The Brazilian economy grew by just 0.2% during the first quarter of 2014 compared to the previous quarter, says the Brazilian Institute of Geography and Statistics. GDP (gross domestic product) growth for Q4 2013 was revised down to 0.4%, according to official statistics. Compared to Q1 2013, the economy expanded by 1.9%.
Brazil’s economy has not hit 3% growth since 2010, when it expanded by 7.5% in a rebound from the Great Recession. According to its central bank, GDP is forecast to grow by 1.6% this year and 1.9% in 2015.
A slowdown in China, Brazil’s top trading partner, has affected Q1 growth. Currency devaluations and economic woes in Argentina, Brazil’s third-largest trading partner, hit the automobile sector.
Brazil’s hydroelectric reservoirs have dried up due to a severe drought. The central bank reduced its GDP growth forecast by 0.5 percentage point after factoring in the risk of electricity rationing.
Agriculture, which grew by 3.6% and was the only bright spot in Q1, is unlikely to do well during the next quarter.
President Dilma Rousseff, who aims to be re-elected in October, says that the FIFA World Cup, which is taking place in Brazil in June/July, should help boost the economy. She has a lot riding on the tournament whose last match will be played just three months before the general elections.
Will soccer decide Rousseff’s fate?
Football (soccer) and Brazil’s national identity go hand in hand. The World Cup’s success or failure could determine her political destiny.
Despite government spending on infrastructure and sports facility projects leading up to the world’s most viewed sporting event, low business investment combined with high inflation are taking their toll.
Business investment declined by 2.1% in Q1 2014, the largest fall in two years. Inflation in Latin America’s largest economy has stayed stubbornly at 6%.
In an effort to bring inflation down, the Banco Central do Brasil (Central Bank of Brazil) has kept its benchmark interest rate at 11%.
Protests against massive spending
Protests and strikes still abound across the country over how much the government has spent preparing for the World Cup. People say the $11 billion used up so far should have been destined for improving education, transport and health.
In 2013, millions of people demonstrated in the streets during the Confederations Cup, the prelude to the World Cup.
Despite being a nation of football lovers, currently 66% of Brazilians believe the tournament will do more harm than good.
Since 2007, when Brazil was selected to host the World Cup and Luiz Lula da Silva was president of a booming economy, the country’s mood has changed. The event was expected to prolong the economic miracle by leaving a legacy of new roads, subways, airports and other much-needed infrastructure improvements.
Rousseff still relatively popular
Despite losing virtually all the momentum that pushed the Brazilian economy forward during the last decade, forty percent of Brazilians in May said they would vote for Ms.
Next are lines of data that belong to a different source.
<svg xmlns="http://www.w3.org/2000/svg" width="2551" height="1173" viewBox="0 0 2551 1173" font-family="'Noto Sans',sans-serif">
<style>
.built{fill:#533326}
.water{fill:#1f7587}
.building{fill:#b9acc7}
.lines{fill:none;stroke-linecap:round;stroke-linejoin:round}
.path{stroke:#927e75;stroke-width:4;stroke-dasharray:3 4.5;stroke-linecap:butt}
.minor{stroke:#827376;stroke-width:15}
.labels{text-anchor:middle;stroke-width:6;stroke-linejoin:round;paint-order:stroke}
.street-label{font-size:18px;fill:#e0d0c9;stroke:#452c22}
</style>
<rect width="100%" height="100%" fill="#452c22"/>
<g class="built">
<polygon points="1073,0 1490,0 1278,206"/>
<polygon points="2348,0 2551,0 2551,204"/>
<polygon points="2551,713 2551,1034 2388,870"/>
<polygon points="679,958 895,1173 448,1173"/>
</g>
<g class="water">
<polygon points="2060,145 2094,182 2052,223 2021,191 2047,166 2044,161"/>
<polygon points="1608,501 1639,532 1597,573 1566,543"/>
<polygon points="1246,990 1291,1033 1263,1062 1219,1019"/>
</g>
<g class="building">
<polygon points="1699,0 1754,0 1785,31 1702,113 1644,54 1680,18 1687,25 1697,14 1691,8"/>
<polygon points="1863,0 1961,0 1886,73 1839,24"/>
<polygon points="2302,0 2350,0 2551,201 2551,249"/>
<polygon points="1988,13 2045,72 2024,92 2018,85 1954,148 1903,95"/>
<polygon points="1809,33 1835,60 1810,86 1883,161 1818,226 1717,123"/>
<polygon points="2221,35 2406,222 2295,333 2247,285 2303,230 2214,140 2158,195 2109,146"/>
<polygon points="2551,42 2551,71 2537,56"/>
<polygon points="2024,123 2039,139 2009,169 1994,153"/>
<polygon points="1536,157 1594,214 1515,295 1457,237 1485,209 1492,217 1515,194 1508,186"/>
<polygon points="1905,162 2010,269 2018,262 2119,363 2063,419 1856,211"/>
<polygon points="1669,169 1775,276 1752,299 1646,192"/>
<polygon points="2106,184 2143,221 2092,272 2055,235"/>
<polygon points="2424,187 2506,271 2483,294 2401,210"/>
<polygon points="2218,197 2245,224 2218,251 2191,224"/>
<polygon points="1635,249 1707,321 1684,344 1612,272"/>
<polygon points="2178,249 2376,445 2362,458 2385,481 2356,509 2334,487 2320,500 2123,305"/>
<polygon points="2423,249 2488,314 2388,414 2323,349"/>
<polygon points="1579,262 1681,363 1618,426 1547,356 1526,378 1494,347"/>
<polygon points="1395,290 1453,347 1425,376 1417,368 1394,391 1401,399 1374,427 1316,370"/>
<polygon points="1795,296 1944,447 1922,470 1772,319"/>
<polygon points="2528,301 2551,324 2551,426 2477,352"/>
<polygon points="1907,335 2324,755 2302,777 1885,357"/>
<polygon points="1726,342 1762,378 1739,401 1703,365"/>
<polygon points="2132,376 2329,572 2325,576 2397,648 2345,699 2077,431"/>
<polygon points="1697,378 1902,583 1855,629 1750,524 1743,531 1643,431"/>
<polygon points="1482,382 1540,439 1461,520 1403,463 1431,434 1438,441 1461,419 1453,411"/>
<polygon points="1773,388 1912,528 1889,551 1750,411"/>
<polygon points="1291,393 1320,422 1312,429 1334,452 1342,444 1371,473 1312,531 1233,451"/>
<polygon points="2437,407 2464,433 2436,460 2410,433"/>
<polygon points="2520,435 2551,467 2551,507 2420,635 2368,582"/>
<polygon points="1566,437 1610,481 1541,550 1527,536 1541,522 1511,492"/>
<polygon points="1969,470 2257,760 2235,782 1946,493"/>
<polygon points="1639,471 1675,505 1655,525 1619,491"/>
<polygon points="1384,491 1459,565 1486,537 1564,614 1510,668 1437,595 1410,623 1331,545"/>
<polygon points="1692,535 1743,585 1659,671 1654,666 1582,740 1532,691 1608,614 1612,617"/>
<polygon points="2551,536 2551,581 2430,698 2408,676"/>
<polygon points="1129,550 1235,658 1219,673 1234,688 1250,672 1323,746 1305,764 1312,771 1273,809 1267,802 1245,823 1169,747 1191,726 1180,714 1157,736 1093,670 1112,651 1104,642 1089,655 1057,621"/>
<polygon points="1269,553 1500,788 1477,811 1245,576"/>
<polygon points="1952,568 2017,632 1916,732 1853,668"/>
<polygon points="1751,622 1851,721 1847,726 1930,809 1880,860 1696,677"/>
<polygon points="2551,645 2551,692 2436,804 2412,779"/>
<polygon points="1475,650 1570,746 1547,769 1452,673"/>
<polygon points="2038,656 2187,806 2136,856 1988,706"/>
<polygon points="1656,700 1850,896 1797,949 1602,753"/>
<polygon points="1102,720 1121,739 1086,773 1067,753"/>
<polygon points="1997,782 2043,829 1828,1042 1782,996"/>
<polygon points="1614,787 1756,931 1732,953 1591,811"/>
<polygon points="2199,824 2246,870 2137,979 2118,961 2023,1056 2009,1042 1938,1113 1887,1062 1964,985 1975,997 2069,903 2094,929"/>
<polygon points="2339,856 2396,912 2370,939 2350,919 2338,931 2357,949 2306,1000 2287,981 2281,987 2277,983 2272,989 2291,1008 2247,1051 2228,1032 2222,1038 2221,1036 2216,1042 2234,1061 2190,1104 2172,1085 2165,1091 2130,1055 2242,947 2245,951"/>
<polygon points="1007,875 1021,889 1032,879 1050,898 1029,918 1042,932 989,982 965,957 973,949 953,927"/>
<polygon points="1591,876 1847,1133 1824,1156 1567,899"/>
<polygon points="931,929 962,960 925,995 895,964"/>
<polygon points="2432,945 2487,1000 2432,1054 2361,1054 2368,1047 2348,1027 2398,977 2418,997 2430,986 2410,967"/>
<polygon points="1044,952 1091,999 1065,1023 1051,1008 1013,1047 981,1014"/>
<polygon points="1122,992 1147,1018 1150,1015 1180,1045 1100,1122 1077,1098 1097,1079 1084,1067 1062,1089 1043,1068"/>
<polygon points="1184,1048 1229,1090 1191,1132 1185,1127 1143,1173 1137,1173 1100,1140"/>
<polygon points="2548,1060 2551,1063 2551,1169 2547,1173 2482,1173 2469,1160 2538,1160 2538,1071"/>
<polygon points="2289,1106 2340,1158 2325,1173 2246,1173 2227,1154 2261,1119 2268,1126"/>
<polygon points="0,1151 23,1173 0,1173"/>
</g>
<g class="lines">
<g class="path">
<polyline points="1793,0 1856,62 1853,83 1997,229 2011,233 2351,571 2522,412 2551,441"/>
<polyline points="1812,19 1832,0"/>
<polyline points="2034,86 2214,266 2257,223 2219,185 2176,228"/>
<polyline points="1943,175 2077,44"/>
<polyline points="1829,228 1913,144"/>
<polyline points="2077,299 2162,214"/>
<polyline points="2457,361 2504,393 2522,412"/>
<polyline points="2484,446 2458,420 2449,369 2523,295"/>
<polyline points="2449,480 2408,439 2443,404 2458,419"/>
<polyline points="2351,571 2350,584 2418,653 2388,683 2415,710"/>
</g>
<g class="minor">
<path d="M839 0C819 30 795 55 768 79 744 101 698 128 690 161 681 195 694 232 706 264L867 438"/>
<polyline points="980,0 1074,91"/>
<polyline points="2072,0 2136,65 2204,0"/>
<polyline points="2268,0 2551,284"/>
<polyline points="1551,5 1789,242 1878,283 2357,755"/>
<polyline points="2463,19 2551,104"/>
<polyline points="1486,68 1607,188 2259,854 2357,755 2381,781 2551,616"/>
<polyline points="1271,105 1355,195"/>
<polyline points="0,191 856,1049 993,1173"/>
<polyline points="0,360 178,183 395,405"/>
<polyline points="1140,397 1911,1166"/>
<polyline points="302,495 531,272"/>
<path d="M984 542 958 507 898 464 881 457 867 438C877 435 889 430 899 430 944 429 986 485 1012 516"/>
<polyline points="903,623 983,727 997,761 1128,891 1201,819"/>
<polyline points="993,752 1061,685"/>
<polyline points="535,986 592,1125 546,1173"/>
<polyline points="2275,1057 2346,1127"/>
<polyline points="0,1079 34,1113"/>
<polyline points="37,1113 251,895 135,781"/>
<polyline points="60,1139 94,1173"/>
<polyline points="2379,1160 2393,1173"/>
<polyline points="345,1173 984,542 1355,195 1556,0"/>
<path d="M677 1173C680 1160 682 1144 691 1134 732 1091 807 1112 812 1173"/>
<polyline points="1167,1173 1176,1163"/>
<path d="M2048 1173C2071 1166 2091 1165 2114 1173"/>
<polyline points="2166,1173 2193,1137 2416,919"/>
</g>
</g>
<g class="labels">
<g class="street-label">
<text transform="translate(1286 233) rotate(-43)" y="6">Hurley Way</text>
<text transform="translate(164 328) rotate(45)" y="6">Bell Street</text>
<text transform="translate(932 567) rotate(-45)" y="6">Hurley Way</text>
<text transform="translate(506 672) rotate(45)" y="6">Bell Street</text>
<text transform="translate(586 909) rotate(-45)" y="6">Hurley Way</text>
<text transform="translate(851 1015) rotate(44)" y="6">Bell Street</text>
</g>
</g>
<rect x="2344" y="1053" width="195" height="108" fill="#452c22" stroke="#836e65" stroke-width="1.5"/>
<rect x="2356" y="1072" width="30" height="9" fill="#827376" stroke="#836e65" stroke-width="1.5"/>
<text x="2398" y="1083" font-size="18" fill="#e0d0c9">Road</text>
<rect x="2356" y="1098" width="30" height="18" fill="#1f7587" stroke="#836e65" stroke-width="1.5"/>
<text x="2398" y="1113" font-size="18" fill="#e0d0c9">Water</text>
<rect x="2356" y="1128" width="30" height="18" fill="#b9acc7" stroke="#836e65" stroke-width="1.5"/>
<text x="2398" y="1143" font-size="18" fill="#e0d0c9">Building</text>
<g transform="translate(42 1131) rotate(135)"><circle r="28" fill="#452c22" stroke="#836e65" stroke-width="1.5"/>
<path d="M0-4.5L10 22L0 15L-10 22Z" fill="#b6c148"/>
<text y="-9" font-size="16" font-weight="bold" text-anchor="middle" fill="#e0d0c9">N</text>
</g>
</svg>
Rousseff, three percentage points more than in April.
However, her opponents are gaining ground. Aécio Neves, the Social Democrat Senator who was recently backed by retired footballer Ronaldo, saw his support rise by six percentage points in May to 20%, while Eduardo Campos, a Socialist, registered a five-percentage point gain to 11%.
(Source: Instituto Brasileiro de Geografia e Estatística IBGE)
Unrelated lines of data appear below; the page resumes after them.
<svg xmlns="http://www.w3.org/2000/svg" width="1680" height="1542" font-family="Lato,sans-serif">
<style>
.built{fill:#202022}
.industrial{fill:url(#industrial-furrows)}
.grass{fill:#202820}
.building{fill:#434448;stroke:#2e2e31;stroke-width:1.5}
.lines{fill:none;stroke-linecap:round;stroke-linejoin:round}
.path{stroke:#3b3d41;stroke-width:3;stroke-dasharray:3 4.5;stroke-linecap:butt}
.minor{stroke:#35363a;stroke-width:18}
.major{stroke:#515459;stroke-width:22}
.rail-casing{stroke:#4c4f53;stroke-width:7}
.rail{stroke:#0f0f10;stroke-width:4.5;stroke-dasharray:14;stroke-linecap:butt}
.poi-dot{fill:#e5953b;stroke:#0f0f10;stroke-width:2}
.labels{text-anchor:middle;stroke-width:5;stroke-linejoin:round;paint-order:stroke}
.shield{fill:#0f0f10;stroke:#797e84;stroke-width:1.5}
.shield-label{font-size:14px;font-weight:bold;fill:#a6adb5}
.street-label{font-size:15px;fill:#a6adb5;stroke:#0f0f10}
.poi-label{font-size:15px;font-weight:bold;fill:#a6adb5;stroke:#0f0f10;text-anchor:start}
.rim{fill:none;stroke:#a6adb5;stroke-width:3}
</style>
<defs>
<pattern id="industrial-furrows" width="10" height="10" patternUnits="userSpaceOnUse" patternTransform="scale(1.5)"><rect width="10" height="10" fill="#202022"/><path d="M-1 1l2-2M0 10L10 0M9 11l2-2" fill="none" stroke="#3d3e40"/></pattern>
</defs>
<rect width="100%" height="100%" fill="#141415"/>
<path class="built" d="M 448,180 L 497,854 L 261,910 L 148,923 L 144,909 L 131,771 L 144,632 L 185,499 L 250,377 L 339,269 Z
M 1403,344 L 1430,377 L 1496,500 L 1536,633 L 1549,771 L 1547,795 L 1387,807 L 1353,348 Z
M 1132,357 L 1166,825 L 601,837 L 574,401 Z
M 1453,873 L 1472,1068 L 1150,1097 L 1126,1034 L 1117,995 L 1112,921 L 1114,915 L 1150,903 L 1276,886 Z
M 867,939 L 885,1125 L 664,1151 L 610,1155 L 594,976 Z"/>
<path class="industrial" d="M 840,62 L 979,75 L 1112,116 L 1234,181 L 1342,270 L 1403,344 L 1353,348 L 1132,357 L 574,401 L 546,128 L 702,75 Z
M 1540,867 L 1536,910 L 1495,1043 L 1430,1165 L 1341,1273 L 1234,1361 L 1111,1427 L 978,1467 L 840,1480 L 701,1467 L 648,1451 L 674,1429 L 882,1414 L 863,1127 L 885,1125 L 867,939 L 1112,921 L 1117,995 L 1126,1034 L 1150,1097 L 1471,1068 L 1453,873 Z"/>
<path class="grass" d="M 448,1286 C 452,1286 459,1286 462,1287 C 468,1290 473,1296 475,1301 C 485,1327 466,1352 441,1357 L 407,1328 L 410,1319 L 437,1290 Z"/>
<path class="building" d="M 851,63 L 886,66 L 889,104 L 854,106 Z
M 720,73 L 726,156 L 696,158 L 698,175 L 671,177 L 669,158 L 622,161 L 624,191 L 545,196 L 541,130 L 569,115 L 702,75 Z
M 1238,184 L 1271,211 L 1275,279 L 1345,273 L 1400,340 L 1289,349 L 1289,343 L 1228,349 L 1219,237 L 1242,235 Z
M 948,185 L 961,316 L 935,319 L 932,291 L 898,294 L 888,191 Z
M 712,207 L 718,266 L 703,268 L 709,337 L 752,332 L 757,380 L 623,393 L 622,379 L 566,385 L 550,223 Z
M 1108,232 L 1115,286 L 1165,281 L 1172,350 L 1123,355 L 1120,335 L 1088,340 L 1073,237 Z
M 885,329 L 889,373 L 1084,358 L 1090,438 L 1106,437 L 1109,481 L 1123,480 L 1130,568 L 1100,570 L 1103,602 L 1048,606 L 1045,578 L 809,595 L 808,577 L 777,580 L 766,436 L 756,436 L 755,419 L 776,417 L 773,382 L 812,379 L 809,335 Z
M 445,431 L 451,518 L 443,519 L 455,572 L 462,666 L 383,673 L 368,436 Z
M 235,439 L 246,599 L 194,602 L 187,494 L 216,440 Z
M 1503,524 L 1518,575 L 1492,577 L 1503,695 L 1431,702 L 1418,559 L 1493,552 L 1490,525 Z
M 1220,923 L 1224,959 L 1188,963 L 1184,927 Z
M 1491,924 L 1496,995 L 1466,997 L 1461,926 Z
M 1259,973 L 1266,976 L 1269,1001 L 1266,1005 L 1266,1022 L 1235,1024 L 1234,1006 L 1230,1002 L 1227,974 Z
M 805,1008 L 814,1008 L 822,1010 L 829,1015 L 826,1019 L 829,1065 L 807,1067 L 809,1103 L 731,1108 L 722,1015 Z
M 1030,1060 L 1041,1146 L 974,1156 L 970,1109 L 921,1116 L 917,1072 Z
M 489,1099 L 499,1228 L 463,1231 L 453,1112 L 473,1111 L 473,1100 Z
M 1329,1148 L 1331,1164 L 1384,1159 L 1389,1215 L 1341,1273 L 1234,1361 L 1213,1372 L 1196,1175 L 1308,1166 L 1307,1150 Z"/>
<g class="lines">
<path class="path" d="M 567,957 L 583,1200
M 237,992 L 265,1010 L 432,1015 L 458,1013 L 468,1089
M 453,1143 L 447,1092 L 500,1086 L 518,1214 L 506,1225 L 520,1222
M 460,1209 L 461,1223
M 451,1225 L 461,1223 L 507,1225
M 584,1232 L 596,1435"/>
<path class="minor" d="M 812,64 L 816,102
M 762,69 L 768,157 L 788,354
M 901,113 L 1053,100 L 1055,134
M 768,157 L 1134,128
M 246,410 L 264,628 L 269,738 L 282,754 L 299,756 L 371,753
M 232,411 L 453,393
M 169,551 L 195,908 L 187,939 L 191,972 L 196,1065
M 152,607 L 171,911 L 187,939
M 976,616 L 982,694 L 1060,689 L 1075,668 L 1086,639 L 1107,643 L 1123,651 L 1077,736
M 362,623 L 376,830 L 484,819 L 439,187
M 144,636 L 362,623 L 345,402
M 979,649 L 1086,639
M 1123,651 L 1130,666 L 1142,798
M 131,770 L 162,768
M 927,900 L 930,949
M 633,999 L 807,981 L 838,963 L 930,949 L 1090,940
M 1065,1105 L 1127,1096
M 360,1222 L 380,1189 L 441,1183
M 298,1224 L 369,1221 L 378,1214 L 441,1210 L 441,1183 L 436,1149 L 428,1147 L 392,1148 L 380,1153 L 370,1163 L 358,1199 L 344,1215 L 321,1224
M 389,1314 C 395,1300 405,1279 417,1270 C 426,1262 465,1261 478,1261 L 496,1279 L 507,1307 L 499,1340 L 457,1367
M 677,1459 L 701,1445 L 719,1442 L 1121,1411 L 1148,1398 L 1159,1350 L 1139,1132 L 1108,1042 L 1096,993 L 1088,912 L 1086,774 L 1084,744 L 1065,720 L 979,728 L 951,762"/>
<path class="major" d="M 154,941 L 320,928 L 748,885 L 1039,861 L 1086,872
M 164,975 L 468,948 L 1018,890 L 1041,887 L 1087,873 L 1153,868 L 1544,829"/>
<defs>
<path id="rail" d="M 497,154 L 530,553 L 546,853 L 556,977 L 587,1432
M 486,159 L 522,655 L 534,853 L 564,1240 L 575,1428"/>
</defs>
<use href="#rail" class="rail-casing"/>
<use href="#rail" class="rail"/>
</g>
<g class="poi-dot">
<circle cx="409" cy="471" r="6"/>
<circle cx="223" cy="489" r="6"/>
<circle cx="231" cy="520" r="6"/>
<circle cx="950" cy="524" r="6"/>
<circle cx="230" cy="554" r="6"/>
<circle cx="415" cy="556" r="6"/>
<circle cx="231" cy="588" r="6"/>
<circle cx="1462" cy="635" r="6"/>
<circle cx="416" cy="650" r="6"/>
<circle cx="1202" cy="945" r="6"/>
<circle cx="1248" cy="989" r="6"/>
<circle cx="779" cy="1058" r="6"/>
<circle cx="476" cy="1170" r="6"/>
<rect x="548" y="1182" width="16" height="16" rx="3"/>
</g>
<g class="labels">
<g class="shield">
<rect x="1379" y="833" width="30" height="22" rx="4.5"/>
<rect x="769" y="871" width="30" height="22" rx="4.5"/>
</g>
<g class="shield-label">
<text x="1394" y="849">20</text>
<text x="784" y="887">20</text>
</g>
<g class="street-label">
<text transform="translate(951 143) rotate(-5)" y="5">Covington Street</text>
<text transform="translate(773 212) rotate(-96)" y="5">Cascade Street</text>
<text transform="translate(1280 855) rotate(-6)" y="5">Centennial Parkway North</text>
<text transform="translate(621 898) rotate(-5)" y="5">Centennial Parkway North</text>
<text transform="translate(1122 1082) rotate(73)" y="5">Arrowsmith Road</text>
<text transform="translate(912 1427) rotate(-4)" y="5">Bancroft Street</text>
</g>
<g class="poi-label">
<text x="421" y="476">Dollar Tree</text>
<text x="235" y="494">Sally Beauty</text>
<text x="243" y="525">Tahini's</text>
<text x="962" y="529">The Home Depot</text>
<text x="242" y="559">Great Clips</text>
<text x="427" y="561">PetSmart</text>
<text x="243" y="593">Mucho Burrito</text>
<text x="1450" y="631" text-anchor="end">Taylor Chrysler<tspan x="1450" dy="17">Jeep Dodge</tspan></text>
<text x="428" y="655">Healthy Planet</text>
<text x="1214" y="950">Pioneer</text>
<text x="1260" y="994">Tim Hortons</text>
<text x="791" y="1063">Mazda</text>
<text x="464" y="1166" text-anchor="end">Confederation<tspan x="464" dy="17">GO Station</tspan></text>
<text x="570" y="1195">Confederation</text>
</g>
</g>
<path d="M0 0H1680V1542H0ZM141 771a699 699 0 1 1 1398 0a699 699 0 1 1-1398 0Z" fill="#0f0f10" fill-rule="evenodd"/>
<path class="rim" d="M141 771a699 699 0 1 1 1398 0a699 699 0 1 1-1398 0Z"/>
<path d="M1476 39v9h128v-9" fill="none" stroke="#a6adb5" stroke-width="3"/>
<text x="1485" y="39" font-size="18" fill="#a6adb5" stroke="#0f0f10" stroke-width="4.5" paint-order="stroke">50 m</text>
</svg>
Growing pessimism in Brazil
According to The Conference Board and the Fundação Getulio Vargas (FGV), Brazilian pessimism is growing as its Leading Economic Index slipped -0.4% in April, after falling during the previous four months.
Pessimism is increasing across Brazil in services, industry and among consumers, the report informed.
Paulo Picchetti, an Economist at FGV/IBRE, said: “A more favorable external scenario helped stock prices and the trade balance in April, but this modest improvement wasn’t enough to overcome the increasing pessimism of entrepreneurs from the industrial and services sectors, and of consumers facing inflationary pressure.”
“Overall, the LEI continues to suggest that Brazil’s bleak economic situation is unlikely to improve in the upcoming months.”